PROMPT => Nothing may be left out or changed. Print every entry.

INFORMATION GIVEN =>
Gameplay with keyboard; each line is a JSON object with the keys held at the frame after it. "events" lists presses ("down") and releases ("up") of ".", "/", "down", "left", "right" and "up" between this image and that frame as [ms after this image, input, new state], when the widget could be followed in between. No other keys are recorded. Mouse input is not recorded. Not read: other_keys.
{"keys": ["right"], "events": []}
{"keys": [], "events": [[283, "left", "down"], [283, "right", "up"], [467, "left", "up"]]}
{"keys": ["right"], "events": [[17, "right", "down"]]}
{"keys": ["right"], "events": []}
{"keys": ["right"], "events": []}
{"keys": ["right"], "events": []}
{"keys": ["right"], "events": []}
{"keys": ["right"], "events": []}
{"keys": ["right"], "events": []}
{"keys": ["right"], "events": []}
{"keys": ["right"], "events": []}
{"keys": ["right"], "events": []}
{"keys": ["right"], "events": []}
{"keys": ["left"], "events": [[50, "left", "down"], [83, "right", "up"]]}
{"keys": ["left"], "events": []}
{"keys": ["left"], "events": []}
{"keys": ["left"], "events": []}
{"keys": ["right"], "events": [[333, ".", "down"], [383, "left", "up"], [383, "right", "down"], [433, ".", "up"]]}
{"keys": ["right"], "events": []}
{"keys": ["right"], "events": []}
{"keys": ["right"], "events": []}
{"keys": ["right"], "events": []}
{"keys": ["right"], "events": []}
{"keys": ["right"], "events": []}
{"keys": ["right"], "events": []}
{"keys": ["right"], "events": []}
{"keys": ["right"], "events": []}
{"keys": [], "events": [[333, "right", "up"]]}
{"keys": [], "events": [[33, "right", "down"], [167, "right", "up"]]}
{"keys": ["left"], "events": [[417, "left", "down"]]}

TASK SOLUTION =>
Gameplay with keyboard; each line is a JSON object with the keys held at the frame after it. "events" lists presses ("down") and releases ("up") of ".", "/", "down", "left", "right" and "up" between this image and that frame as [ms after this image, input, new state], when the widget could be followed in between. No other keys are recorded. Mouse input is not recorded. Not read: other_keys.
{"keys": ["right"], "events": []}
{"keys": [], "events": [[283, "left", "down"], [283, "right", "up"], [467, "left", "up"]]}
{"keys": ["right"], "events": [[17, "right", "down"]]}
{"keys": ["right"], "events": []}
{"keys": ["right"], "events": []}
{"keys": ["right"], "events": []}
{"keys": ["right"], "events": []}
{"keys": ["right"], "events": []}
{"keys": ["right"], "events": []}
{"keys": ["right"], "events": []}
{"keys": ["right"], "events": []}
{"keys": ["right"], "events": []}
{"keys": ["right"], "events": []}
{"keys": ["left"], "events": [[50, "left", "down"], [83, "right", "up"]]}
{"keys": ["left"], "events": []}
{"keys": ["left"], "events": []}
{"keys": ["left"], "events": []}
{"keys": ["right"], "events": [[333, ".", "down"], [383, "left", "up"], [383, "right", "down"], [433, ".", "up"]]}
{"keys": ["right"], "events": []}
{"keys": ["right"], "events": []}
{"keys": ["right"], "events": []}
{"keys": ["right"], "events": []}
{"keys": ["right"], "events": []}
{"keys": ["right"], "events": []}
{"keys": ["right"], "events": []}
{"keys": ["right"], "events": []}
{"keys": ["right"], "events": []}
{"keys": [], "events": [[333, "right", "up"]]}
{"keys": [], "events": [[33, "right", "down"], [167, "right", "up"]]}
{"keys": ["left"], "events": [[417, "left", "down"]]}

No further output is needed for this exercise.